### [Work to be completed]
Below, locate the line that contains "outside the image.". Repeat exactly from that line to the line that contains "39: (732, 247, 0.88)", inclusive, leaving out the pictures.

### [Supplied data]
+++

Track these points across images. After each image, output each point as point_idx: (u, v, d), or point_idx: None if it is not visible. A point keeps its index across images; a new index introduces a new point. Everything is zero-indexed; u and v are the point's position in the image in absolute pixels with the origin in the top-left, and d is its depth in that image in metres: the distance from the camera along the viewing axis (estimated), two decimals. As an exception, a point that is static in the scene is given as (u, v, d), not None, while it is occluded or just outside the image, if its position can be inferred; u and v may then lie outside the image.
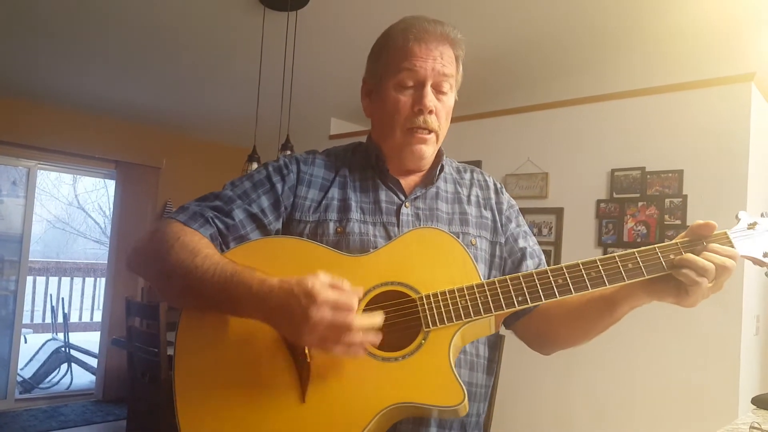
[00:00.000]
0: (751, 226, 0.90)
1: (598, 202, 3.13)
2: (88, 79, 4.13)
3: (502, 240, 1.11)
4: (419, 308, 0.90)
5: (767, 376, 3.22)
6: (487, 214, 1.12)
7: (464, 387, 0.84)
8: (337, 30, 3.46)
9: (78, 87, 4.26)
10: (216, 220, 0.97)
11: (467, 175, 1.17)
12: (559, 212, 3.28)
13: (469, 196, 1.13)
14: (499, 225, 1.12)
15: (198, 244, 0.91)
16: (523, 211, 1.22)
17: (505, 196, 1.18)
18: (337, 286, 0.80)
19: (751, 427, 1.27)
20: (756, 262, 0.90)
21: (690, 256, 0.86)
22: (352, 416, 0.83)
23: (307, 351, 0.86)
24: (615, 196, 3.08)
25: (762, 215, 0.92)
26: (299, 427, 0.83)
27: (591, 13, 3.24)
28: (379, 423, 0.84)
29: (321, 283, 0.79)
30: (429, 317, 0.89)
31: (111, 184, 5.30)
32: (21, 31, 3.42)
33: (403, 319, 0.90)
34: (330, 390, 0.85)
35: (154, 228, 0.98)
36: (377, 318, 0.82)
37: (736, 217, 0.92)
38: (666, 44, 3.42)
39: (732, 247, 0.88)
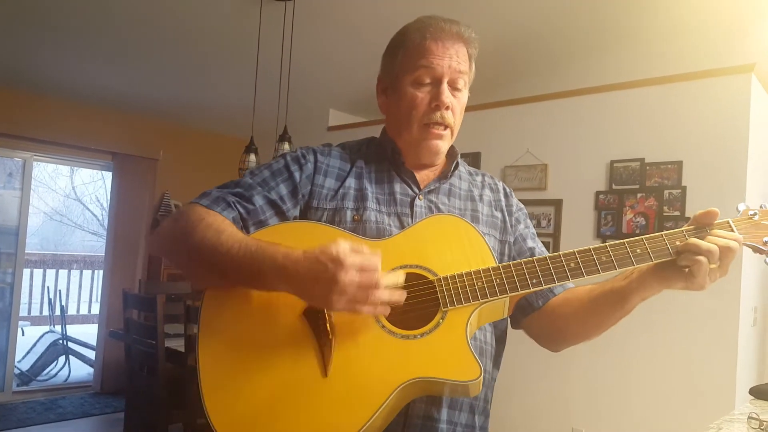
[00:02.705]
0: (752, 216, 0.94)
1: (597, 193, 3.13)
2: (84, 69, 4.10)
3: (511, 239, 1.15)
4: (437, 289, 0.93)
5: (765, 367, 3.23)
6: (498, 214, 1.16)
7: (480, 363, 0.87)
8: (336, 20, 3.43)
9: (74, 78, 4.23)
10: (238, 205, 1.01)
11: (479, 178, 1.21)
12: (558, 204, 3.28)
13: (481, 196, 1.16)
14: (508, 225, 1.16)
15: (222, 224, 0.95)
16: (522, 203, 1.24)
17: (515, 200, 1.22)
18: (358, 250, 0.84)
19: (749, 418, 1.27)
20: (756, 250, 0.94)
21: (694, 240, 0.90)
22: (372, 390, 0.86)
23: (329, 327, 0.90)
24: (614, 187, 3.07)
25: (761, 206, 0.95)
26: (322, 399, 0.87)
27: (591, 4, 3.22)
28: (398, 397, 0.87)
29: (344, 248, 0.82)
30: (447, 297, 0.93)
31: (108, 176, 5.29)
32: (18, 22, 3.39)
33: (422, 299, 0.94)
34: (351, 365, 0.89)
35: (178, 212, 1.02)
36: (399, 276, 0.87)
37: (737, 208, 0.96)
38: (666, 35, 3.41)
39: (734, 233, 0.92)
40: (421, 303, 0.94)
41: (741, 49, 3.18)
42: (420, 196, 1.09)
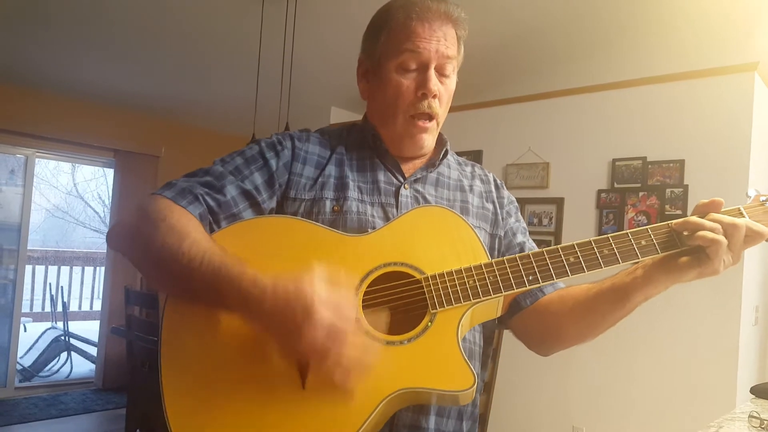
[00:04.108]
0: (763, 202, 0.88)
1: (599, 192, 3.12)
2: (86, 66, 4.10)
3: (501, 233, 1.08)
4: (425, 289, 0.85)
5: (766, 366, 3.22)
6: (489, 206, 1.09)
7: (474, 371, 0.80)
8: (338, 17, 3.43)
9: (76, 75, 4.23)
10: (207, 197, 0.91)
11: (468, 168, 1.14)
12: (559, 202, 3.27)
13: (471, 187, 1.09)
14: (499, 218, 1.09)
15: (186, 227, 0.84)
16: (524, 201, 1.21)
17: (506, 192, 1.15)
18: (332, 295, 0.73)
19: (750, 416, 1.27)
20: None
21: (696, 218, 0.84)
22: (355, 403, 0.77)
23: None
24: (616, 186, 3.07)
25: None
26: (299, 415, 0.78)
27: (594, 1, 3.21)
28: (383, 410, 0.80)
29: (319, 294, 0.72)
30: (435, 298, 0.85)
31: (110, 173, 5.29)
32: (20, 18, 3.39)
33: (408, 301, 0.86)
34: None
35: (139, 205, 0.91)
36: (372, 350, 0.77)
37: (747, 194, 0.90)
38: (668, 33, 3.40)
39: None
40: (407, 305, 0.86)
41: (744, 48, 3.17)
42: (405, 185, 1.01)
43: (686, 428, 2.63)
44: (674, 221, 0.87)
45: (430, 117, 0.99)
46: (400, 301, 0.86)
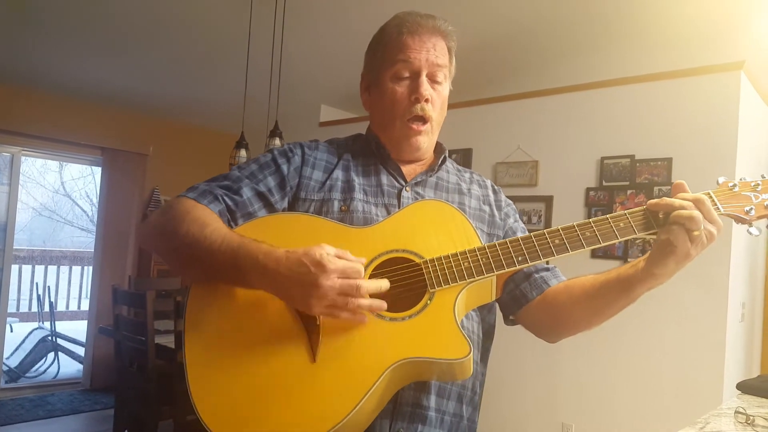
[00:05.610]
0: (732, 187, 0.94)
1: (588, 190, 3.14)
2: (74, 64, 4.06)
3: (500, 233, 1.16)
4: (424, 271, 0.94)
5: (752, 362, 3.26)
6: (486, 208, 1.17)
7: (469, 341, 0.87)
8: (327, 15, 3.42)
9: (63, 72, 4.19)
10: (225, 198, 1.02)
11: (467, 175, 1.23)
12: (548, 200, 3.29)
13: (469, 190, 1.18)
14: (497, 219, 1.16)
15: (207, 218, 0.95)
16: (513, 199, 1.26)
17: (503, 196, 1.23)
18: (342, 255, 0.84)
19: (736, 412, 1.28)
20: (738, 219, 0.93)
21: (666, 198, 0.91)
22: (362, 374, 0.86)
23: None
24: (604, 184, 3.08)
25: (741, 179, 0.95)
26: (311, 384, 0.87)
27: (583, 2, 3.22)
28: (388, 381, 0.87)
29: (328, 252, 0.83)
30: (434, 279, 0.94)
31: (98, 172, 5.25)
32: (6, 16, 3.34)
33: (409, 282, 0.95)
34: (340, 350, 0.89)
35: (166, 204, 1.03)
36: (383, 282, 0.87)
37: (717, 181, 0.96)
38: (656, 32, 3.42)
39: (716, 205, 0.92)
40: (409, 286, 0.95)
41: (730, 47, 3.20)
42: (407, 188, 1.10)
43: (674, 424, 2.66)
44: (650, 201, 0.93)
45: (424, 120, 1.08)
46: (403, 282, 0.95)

+++

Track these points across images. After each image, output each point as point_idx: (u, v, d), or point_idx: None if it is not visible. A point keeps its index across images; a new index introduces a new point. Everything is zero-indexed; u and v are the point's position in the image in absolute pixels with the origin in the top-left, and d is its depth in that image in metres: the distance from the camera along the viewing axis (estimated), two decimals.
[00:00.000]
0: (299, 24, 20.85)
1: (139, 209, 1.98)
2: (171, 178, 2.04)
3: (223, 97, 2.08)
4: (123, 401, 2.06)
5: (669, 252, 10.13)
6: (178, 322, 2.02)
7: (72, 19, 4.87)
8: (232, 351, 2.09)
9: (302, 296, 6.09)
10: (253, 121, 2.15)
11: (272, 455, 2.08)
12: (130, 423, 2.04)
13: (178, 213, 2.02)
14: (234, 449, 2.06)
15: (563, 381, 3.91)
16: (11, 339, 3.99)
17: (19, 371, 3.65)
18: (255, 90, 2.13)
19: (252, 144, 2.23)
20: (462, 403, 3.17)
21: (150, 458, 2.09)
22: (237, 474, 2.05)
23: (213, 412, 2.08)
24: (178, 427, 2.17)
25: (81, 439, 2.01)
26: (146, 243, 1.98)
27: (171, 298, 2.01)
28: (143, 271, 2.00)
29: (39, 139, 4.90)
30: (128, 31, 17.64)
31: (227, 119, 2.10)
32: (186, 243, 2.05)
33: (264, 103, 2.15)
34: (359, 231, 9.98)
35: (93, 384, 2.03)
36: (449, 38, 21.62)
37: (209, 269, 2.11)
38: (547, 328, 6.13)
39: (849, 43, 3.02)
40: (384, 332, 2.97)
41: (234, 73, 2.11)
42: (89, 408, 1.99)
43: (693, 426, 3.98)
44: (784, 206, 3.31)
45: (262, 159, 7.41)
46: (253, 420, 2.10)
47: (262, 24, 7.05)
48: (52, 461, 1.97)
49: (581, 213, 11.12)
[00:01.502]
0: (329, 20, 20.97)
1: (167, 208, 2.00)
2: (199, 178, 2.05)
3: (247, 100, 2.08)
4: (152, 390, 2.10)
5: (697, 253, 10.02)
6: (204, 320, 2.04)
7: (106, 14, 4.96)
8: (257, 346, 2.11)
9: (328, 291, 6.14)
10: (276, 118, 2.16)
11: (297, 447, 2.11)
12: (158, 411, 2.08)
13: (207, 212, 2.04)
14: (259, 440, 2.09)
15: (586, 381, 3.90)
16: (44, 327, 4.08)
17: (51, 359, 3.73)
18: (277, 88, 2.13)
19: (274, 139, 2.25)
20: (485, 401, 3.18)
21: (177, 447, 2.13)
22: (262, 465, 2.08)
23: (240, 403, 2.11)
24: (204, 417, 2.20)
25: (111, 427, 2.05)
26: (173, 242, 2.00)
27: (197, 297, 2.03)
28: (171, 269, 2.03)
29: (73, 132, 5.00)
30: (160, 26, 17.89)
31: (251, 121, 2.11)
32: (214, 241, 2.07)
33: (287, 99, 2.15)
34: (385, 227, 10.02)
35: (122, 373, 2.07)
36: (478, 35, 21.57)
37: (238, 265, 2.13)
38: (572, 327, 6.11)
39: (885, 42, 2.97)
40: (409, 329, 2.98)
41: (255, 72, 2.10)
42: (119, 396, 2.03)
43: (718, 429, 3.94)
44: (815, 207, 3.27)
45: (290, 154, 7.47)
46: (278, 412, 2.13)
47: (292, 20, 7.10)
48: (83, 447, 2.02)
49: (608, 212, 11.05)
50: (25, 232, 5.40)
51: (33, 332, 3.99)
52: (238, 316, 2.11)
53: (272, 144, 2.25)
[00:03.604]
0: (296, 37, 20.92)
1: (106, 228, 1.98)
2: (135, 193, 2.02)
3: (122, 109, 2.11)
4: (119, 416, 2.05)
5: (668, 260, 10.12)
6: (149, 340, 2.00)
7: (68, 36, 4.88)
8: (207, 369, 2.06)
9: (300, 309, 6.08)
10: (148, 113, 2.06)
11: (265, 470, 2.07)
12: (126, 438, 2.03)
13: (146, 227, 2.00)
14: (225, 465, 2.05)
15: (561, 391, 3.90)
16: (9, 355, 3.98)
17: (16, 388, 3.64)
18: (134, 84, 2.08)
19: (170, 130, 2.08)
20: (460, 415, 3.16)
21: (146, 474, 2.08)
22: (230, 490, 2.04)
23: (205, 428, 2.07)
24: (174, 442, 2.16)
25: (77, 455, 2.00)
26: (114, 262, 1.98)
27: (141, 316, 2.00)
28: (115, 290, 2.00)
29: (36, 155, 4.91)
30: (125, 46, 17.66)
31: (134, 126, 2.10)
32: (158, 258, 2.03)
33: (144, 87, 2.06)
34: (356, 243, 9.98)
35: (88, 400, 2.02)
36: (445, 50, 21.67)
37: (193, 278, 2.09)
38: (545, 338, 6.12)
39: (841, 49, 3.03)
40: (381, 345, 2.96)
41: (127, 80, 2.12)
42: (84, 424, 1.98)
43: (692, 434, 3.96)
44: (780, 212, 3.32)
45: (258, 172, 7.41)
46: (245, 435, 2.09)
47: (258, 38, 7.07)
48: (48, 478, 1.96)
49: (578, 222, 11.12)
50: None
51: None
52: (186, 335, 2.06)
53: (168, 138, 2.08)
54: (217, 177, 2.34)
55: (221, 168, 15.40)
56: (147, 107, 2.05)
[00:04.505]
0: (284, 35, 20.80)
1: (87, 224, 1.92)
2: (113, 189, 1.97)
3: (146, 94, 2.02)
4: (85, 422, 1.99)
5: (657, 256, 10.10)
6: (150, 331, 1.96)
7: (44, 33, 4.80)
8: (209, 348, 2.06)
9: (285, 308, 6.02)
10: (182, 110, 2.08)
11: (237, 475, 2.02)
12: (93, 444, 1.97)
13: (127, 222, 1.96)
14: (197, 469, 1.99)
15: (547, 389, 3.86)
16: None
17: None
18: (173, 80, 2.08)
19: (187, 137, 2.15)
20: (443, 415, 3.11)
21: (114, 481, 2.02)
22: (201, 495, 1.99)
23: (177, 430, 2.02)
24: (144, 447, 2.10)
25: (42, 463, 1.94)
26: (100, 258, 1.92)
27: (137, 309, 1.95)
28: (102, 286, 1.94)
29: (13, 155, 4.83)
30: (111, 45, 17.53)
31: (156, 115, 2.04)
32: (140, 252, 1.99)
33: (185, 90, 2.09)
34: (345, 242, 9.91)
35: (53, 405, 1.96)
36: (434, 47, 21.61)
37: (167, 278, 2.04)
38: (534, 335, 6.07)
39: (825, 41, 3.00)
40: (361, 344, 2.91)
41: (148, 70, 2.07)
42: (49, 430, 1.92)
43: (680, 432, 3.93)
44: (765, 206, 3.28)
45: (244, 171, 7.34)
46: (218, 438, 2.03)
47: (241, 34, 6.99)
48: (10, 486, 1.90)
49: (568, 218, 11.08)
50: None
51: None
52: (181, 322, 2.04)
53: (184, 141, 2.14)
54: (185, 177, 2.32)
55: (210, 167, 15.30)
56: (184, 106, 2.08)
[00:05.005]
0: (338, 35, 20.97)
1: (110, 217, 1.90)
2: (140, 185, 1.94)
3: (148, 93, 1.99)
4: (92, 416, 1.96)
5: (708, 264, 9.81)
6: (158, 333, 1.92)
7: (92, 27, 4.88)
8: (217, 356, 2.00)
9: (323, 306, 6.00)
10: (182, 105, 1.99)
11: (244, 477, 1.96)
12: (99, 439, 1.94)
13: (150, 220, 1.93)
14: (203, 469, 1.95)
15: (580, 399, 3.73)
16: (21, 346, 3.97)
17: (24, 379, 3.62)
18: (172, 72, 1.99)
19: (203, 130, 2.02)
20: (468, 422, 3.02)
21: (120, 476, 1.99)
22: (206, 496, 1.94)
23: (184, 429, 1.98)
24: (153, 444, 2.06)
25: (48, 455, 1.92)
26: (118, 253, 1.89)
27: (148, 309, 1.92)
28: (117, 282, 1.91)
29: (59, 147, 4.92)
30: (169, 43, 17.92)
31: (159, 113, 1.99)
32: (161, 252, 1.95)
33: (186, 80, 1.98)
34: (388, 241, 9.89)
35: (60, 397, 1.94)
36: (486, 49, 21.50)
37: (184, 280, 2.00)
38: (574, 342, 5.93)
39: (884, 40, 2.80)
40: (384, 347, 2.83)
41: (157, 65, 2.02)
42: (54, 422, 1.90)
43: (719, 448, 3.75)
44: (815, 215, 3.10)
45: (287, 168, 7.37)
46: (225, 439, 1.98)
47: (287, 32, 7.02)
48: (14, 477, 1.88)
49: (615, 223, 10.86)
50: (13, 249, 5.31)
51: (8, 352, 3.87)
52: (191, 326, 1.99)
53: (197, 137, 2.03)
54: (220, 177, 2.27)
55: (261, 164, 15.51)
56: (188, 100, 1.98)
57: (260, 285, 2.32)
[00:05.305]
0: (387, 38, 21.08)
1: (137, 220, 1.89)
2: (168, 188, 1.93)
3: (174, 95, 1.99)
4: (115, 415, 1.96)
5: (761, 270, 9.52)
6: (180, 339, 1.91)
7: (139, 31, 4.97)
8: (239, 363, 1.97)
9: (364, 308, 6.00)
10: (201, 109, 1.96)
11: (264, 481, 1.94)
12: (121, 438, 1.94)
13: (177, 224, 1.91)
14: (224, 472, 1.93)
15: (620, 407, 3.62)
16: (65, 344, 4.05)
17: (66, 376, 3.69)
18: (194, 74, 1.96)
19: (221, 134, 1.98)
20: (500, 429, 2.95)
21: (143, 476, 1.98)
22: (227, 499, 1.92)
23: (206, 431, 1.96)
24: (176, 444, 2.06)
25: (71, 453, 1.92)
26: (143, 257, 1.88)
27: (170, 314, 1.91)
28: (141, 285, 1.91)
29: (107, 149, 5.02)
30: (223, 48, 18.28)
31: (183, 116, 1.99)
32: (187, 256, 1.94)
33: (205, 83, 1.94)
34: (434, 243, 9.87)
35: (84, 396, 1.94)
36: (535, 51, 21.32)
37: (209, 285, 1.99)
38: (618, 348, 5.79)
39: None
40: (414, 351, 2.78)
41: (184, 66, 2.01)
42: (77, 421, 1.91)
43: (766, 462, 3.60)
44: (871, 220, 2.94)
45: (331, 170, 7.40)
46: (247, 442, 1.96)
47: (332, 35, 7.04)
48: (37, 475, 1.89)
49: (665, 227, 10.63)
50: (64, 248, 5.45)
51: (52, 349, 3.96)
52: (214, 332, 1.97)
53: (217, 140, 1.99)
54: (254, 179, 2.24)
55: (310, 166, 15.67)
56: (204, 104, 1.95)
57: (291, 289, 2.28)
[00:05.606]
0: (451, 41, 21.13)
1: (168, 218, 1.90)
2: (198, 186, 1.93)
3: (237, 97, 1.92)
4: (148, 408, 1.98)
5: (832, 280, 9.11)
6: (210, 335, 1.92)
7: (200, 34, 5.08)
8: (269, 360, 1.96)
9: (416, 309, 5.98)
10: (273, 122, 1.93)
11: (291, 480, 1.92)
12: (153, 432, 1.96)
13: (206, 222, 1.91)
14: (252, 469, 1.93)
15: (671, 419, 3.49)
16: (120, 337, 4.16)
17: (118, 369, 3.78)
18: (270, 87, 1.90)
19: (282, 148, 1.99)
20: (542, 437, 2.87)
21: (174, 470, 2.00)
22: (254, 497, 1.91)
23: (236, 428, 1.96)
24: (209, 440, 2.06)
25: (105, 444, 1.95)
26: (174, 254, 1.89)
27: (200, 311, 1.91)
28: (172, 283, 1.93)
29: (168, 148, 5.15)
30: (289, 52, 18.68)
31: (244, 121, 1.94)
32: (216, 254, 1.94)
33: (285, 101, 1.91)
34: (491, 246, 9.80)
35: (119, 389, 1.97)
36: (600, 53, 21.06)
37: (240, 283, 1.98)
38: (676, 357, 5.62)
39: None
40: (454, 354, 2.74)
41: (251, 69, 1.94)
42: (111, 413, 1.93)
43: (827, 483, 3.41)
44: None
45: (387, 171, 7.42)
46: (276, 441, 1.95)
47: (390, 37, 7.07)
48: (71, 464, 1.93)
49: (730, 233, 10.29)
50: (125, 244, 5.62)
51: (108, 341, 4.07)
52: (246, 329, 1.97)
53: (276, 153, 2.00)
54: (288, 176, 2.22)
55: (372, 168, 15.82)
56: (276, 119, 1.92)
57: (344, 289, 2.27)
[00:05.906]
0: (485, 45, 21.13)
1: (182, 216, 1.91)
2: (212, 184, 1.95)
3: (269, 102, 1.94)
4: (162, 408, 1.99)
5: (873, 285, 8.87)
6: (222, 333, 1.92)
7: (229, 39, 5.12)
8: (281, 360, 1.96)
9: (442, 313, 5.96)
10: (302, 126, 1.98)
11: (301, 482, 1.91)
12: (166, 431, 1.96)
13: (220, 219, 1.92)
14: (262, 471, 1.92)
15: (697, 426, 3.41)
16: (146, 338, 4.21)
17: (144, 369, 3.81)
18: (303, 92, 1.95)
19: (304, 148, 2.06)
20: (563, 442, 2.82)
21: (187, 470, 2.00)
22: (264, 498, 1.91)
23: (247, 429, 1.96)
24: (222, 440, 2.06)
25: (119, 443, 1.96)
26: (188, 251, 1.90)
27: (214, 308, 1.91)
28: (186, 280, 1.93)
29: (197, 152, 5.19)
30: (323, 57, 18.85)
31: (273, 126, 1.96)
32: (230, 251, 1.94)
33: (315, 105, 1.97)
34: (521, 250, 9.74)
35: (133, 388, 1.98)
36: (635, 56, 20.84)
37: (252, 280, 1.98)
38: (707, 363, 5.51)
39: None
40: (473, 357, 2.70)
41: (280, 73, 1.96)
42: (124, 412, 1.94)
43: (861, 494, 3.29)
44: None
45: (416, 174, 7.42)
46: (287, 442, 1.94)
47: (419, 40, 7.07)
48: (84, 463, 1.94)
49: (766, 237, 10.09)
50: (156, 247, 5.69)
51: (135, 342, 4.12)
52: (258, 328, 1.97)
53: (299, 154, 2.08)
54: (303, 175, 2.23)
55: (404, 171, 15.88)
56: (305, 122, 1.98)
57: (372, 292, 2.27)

+++

### [Answer for the task]
Track these points across images. After each image, output each point as point_idx: (u, v, d), or point_idx: None if it is not visible. A point keeps its index across images; a new index introduces a new point. Everything is zero-indexed; u and v are the point's position in the image in absolute pixels with the origin in the top-left, and d is its depth in that image in metres: the distance from the camera along the viewing axis (estimated), two decimals. As an exception, a point that is static in the scene is given as (u, v, d), not None, while it is occluded or just outside the image, if its position can be inferred; u and v may then lie outside the image.
[00:00.000]
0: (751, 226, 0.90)
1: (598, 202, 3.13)
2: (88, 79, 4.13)
3: (502, 240, 1.11)
4: (419, 308, 0.90)
5: (767, 376, 3.22)
6: (487, 214, 1.12)
7: (464, 387, 0.84)
8: (337, 30, 3.46)
9: (78, 87, 4.26)
10: (216, 220, 0.97)
11: (467, 175, 1.17)
12: (559, 212, 3.28)
13: (469, 196, 1.13)
14: (499, 225, 1.12)
15: (198, 244, 0.91)
16: (523, 211, 1.22)
17: (505, 196, 1.18)
18: (337, 286, 0.80)
19: (751, 427, 1.27)
20: (756, 262, 0.90)
21: (690, 256, 0.86)
22: (352, 416, 0.83)
23: (307, 351, 0.86)
24: (615, 196, 3.08)
25: (762, 215, 0.92)
26: (299, 427, 0.83)
27: (591, 13, 3.24)
28: (379, 423, 0.84)
29: (321, 283, 0.79)
30: (429, 317, 0.89)
31: (111, 184, 5.30)
32: (21, 31, 3.42)
33: (403, 319, 0.90)
34: (330, 390, 0.85)
35: (154, 228, 0.98)
36: (377, 318, 0.82)
37: (736, 217, 0.92)
38: (666, 44, 3.42)
39: (732, 247, 0.88)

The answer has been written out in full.